Le propre de l’homme ?
Texte paru dans la newsletter Time To Philo.
Les députés européens ont interdit mardi la pratique de la pêche électrique dans les eaux qui dépendent des pays de l’Union. Une décision qui soulève en fait cette question bien plus profonde : quelles sont les limites de nos droits à l’endroit des animaux ?
La philosophie a longtemps fourni un bon prétexte à notre domination sur le règne animal : parce que l’homme est un être de raison, il est normal qu’il gouverne le monde qui l’entoure, en disposant de ce qu’il contient. Descartes, qui définit l’homme comme le seul « être pensant », en tire la conséquence que son intelligence devrait « le rendre comme maître et possesseur de la nature. » Et notamment des animaux… Ceux-ci ne peuvent vivre l’expérience du cogito, et dire comme nous : « je pense comme je suis » ; dépourvus de pensée, ils ne sont donc qu’un assemblage d’organes et de muscles, comme des rouages et des ressorts – des « animaux machines. » Si l’animal n’a pas de conscience, alors il est un simple objet, dont on peut user comme de n’importe quel objet.

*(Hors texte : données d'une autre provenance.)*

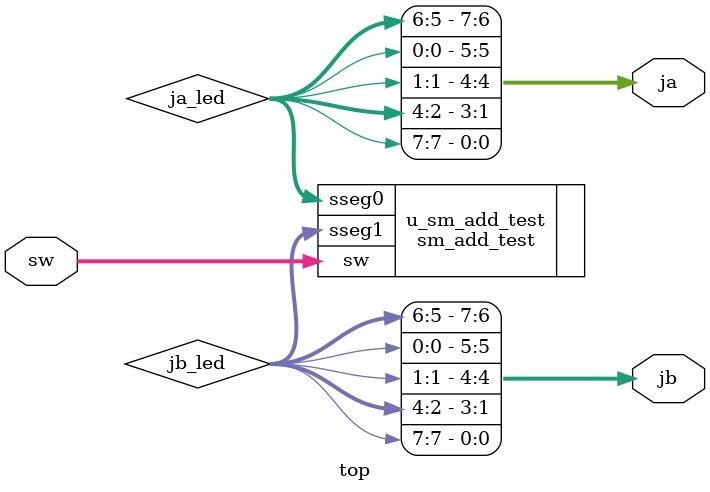
<source format=sv>
module top
    (
        input logic [7:0] sw,
        output logic [7:0] ja,
        output logic [7:0] jb
    );

    // LED TO JMOD A WIRING (SAME FOR JMOD B)
    // BLUE   JA[0] -> DP
    // PURPLE JA[1] -> C
    // GREY   JA[2] -> D
    // WHITE  JA[3] -> E
    // BROWN  JA[4] -> B
    // RED    JA[5] -> A
    // ORANGE JA[6] -> F
    // YELLOW JA[7] -> G

    logic [7:0] ja_led, jb_led;

    assign ja[0] = ja_led[7];
    assign ja[1] = ja_led[2];
    assign ja[2] = ja_led[3];
    assign ja[3] = ja_led[4];
    assign ja[4] = ja_led[1];
    assign ja[5] = ja_led[0];
    assign ja[6] = ja_led[5];
    assign ja[7] = ja_led[6];
    assign jb[0] = jb_led[7];
    assign jb[1] = jb_led[2];
    assign jb[2] = jb_led[3];
    assign jb[3] = jb_led[4];
    assign jb[4] = jb_led[1];
    assign jb[5] = jb_led[0];
    assign jb[6] = jb_led[5];
    assign jb[7] = jb_led[6];

    sm_add_test u_sm_add_test
        (.sw(sw[7:0]), .sseg0(ja_led), .sseg1(jb_led));


endmodule
</source>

Pourtant, quelques décennies plus tôt, Montaigne avait déjà jeté le soupçon sur cette supériorité si confortable. N’y a-t-il pas une sensibilité chez les animaux ? « Nous pleurons souvent la perte des bêtes que nous aimons, aussi font-elles de la nôtre », écrit-il dans les Essais. A bien les regarder, nous observerons même une forme d’intelligence animale. Peut-être ne pouvons-nous pas les comprendre, mais « pas plus qu’ils ne nous comprennent. C’est pourquoi ils peuvent tout autant nous estimer bêtes que nous le faisons… » Par conséquent, « ce n’est par vrai discours, mais par une fierté folle, que nous nous préférons aux autres animaux et nous séquestrons de leur condition et société. » Que signifierait alors vivre dans la société des animaux, « nous ramener et nous joindre à leur nombre » ?
« Je ne prends bête en vie à qui je ne redonne les champs », écrit Montaigne. Faut-il ne toucher poisson vivant qu’on ne rejette à la mer ? Ce serait paradoxalement une manière de se mettre à l’écart du règne animal, car les animaux font eux aussi du vivant leur nourriture… Mais le prédateur qu’est l’animal tue avec parcimonie, à la mesure de son besoin. La pêche, la chasse, la domestication de l’animal ont obéi à la même économie de vie pendant des millénaires. C’est la puissance inédite de la technique qui s’est affranchie de toute limite : aujourd’hui, 40 % du poisson pêché est excédentaire, et rejeté, mort, à la mer. L’océan, milieu vivant et condition de toute vie, devient un cimetière, menaçant la pérennité de nombreuses espèces – peut-être un jour de la nôtre. Dans L’animal que donc je suis, Derrida observe : « personne aujourd’hui ne peut nier cet événement, à savoir les proportions sans précédent de cet assujettissement de l’animal. »
Face aux innovations techniques, Hans Jonas recommandait de suivre le « principe responsabilité » : nous avons des devoirs envers la nature, parce que nous avons une responsabilité pour l’avenir – transmettre le monde dont nous avons hérité. Et voilà peut-être ce qu’est le « propre de l’homme » : les grands prédateurs marins ne nous accordent pas de droits… Seul l’homme sait se reconnaître des devoirs. Mais encore faut-il s’y tenir : en poursuivant dans la voie d’une exploitation sans limite des pouvoirs de la technique, nous deviendrions inhumains.